Other firms take a different approach to the question of democratization. Ualet, the Colombia-based robo-trading platform, emphasizes a lower-risk, highly diversified strategy for less-experienced investors, according to CEO Leopoldo Forero:
In our case we target retail investors with low knowledge and low risk tolerance; we are committed to giving access to the best investment and the best advice, with diversified low risk and low cost approach. Other approaches, where clients are encouraged to do frequent trades or leverage their positions (via CFD or other more advanced derivatives or financial products) play and will continue to play a role, but it's just not the direction we would like to take our clients. Our direction is about setting up tools and ease of use to make investments more profitable and more readily available to fulfill goals.

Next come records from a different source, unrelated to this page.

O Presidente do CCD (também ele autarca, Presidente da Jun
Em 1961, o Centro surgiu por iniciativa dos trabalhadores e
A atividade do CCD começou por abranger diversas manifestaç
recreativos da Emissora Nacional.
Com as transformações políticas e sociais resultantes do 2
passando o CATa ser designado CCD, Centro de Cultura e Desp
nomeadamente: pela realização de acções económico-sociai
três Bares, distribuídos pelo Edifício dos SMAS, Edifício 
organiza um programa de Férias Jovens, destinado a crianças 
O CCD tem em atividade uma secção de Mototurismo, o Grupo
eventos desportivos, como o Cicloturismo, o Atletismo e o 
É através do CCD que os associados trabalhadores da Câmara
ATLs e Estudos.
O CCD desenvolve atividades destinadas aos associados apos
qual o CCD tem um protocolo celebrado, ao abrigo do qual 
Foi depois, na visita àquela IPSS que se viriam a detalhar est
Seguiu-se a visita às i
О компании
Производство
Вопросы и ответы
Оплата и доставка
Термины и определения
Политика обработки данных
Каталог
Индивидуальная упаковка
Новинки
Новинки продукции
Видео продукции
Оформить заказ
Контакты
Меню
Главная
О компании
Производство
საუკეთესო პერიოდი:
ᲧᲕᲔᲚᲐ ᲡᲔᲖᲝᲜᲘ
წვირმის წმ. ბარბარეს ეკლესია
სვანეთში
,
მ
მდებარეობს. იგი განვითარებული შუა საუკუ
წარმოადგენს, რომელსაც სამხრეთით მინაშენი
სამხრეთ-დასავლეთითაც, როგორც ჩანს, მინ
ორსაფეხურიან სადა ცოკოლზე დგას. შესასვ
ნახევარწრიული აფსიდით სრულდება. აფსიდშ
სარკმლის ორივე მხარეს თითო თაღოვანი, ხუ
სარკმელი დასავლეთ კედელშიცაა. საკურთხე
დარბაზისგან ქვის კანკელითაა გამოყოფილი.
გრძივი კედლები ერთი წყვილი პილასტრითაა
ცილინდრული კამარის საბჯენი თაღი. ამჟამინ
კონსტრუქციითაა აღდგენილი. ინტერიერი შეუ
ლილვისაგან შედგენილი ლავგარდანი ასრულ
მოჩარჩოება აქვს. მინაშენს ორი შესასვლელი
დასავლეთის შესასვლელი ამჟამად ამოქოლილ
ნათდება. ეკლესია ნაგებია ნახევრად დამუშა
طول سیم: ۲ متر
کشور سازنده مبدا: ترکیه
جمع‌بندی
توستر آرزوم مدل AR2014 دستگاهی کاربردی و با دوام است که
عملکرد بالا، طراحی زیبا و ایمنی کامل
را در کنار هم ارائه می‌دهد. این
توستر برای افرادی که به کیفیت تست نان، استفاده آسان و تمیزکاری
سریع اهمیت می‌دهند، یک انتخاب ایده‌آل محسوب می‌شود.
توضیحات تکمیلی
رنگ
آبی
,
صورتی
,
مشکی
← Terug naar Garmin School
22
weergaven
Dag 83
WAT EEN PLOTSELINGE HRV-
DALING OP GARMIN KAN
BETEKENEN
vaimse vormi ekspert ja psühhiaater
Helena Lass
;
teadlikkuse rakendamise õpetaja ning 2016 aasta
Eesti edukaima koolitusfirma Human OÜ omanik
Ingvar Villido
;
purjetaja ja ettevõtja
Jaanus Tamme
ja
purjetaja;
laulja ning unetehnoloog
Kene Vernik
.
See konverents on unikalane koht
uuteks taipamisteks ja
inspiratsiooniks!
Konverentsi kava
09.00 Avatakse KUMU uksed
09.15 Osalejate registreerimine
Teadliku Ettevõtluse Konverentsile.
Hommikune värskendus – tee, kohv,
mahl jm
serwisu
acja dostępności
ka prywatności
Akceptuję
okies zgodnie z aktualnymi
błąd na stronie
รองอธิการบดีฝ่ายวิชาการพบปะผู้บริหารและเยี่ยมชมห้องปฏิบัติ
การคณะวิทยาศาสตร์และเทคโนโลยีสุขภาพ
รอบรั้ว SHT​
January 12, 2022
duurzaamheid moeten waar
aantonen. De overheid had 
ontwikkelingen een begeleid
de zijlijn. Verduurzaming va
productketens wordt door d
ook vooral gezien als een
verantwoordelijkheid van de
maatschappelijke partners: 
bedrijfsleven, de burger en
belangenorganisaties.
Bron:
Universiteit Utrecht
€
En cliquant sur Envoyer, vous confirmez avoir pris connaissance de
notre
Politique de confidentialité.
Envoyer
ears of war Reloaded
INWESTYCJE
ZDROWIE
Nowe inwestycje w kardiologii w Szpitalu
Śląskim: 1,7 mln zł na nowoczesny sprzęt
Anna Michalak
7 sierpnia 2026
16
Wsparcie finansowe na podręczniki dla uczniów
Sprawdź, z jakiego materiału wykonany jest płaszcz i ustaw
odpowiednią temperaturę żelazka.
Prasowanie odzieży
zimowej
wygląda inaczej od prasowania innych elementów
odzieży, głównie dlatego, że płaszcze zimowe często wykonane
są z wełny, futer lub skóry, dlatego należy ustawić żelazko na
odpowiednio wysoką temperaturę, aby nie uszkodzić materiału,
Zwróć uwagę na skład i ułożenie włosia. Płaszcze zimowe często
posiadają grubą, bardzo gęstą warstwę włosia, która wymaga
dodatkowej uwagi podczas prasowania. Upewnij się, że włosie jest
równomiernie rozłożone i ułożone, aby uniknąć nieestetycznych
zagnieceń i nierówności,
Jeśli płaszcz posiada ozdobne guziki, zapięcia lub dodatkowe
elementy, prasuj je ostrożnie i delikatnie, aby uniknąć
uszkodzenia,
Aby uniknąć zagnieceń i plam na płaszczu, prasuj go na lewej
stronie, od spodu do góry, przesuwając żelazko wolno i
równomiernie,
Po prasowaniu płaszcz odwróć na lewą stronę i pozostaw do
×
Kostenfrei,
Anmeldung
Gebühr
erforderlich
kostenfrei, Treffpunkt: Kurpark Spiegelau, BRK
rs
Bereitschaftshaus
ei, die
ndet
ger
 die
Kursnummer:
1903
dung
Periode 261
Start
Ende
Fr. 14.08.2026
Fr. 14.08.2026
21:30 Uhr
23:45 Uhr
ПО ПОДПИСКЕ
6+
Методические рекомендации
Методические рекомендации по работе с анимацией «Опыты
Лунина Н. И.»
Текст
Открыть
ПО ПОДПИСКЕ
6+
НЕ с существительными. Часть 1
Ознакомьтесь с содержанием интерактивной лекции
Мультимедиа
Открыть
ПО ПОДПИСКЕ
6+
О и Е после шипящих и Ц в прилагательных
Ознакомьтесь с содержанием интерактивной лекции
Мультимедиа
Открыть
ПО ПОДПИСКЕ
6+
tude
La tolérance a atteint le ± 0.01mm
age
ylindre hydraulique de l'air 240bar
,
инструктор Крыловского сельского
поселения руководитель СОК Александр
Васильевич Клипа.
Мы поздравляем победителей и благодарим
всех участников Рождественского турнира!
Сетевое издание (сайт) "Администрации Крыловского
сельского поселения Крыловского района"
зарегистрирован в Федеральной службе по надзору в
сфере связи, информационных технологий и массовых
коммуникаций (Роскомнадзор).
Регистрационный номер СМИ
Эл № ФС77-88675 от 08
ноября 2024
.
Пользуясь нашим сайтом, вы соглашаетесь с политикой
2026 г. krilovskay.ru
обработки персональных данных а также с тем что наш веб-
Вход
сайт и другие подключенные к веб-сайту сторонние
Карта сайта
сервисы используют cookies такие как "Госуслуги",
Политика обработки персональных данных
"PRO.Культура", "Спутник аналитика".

Leopoldo Forero, CEO, Ualet
Passive robo advisory services (of the kind offered by Ualet) create returns for users without requiring input or active trading; they enable participation in the stock market while excising the risk inherent in trading sophisticated options with little experience. Of course, there is still risk in the markets, as we've been reminded by the global shock of COVID-19. At the height of the crisis in Colombia March, Ualet took steps to fulfill their obligations to investors, while also managing the (understandable) jitters of users who were new to the markets:
We made important efforts in terms of automation and putting in place our own resources to accelerate cash-outs at the same time that we explained to clients the setbacks of taking withdrawals amid a drop in asset value. We had to educate our clients in that the loss is only materialized once they liquidate their position. Having a medium- and long-term mindset is an important investor virtue.
Leopoldo Forero, CEO, Ualet
A medium- or long-term mindset may not be compatible with every individual trading strategy, but it's essential for a healthy market. When traders panic and cash out en masse in response to a crisis, or try to "time the market", they tend to lose more often than if they had simply stayed the course, exacerbating the market crash. In fact, if the ultimate objective is to help more people build wealth, passive investing may be a better answer than democratization by app. Studies have repeatedly shown that, over time, passive investing tends to beat active -- and that is even without the help of robo-advisors.
Democratizing investing is just one of the ways that Fintech firms can create opportunities for financial inclusion. However, actively trading stocks and options can lead to losses just as quickly as gains, particularly during volatile times. For this reason, new investors must be brought onboard with care. Adequate investor education and control of risk is sure to pay dividends later, as investors who make gains in the market are obviously more likely to stick around and reinvest relative to those who make losses. If there are more surprises in store for the second half of 2020, at least one positive fact remains: new traders are joining the market every day, and all else equal, that's a good thing.